Saved entries
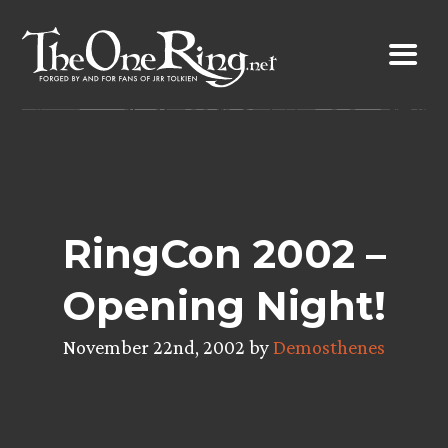
Skip
to
content
RingCon 2002 –
Opening Night!
November 22nd, 2002 by
Demosthenes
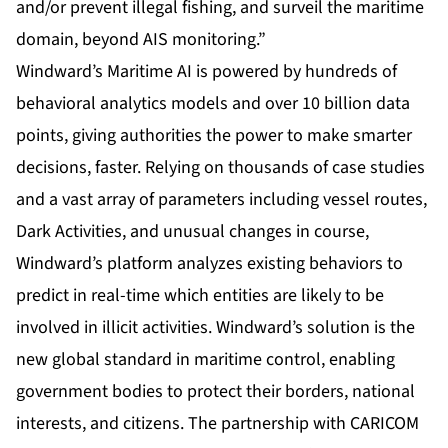
and/or prevent illegal fishing, and surveil the maritime
domain, beyond AIS monitoring.”
Windward’s Maritime AI is powered by hundreds of
behavioral analytics models and over 10 billion data
points, giving authorities the power to make smarter
decisions, faster. Relying on thousands of case studies
and a vast array of parameters including vessel routes,
Dark Activities, and unusual changes in course,
Windward’s platform analyzes existing behaviors to
predict in real-time which entities are likely to be
involved in illicit activities. Windward’s solution is the
new global standard in maritime control, enabling
government bodies to protect their borders, national
interests, and citizens. The partnership with CARICOM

Problem to solve -
Provide the lines above as a JSON list of strings, one string per line, with blank lines omitted. Leave the pictures out of the answer.

Solution for this exercise -
[
  "Skip",
  "to",
  "content",
  "RingCon 2002 –",
  "Opening Night!",
  "November 22nd, 2002 by",
  "Demosthenes",
  "and/or prevent illegal fishing, and surveil the maritime",
  "domain, beyond AIS monitoring.”",
  "Windward’s Maritime AI is powered by hundreds of",
  "behavioral analytics models and over 10 billion data",
  "points, giving authorities the power to make smarter",
  "decisions, faster. Relying on thousands of case studies",
  "and a vast array of parameters including vessel routes,",
  "Dark Activities, and unusual changes in course,",
  "Windward’s platform analyzes existing behaviors to",
  "predict in real-time which entities are likely to be",
  "involved in illicit activities. Windward’s solution is the",
  "new global standard in maritime control, enabling",
  "government bodies to protect their borders, national",
  "interests, and citizens. The partnership with CARICOM"
]